Another egregious Ramaswamy offense to the Nixon legacy involves his claim that the old Cold Warrior despised sweeping ideological claims in foreign policy:

“In his day, many useful idiots populated the foreign-policy establishment, and he rejected their influence. Under Nixon’s leadership, the engines of state were turned from universalist language to, as he put it, driving local actors to take the “primary responsibility of providing the manpower for [their] defense.”

Actually Nixon’s own role model in foreign policy was the virtual inventor of liberal internationalism, Woodrow Wilson, as the University of Virginia’s Miller Center observes:

“Richard Nixon recognized the power of Wilson’s legacy when he returned Wilson’s desk to the Oval Office in 1969. Nixon saw himself as the president who would establish a new, Wilsonian world order of stability and collective security to replace the Cold War confrontations of the 1950s and 1960s.”

If Nixon shrank from direct U.S. responsibility for molding a world in America’s image, it was mostly because of domestic opposition and the profound unpopularity of troop deployments.

Now even if you don’t mind the many liberties Ramaswamy has taken with Nixon’s foreign-policy legacy, the question must be asked: What is the man thinking? He can call himself an outsider and entrepreneur all he wants; right now he is a politician playing the political game at the highest level.
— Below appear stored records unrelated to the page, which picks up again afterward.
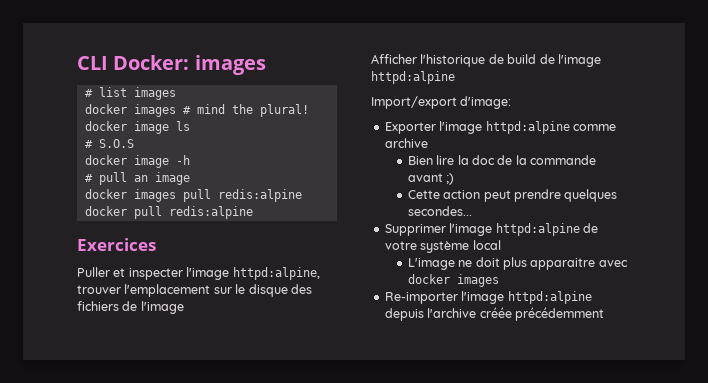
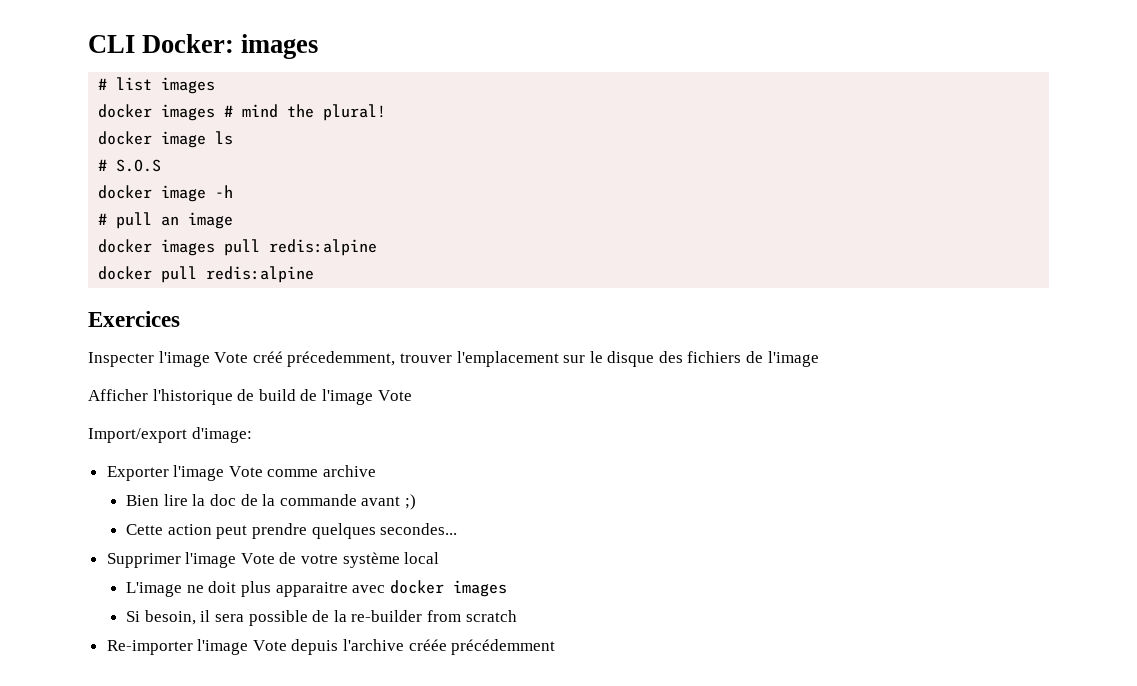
[77,267,320,280] Puller et inspecter l'image httpd:alpine, -> [88,351,396,367] Inspecter l'image Vote créé précedemment,
[371,71,455,84] httpd:alpine -> [377,390,412,401] Vote
[485,121,570,134] httpd:alpine -> [228,466,263,477] Vote
[495,223,580,236] httpd:alpine -> [240,553,275,564] Vote
(499, 280) none -> [126,610,517,626] // Si besoin, il sera possible de la re-builder from scratch
[507,291,592,304] httpd:alpine -> [252,640,287,651] Vote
Of all the many figures in U.S. history he could cite as exemplifying the foreign-policy values he offers the country, why would he choose a man mostly known for amoral abuses of power and betraying his oath of office? Yes, Ramaswamy adores the president who makes Nixon look like a piker in this respect. But even Trump knows enough to choose a former president as his own foreign-policy exemplar whose sins are conveniently very distant from our own time, and who was known in his own time simply as “the Hero,” Andrew Jackson.

Even Richard Nixon’s admirers wouldn’t call him heroic, so we are left with the impression that Ramaswamy is being pointlessly provocative. After the Republican debate, Congresswoman Madeleine Dean quoted Succession character Logan Roy’s words to his squabbling children: “You are not serious people.” If Ramawamy wants to be thought of as a serious candidate for president, he’d best stop talking about foreign policy for a while.

One comment on “Ramaswamy’s Foreign Policy Idol Is Richard Nixon

  1. pjcamp on

    Let’s not forget when Nixon committed treason by sending secret emissaries to North Vietnam in 1968 encouraging them to hold out against Johnson and they’d get a better peace deal under Nixon. That’s “aid and comfort to the enemy.” Had they made peace with Johnson, a lot of lives would not have been wasted.

    Anyone who has a traitor as a hero is unAmerican.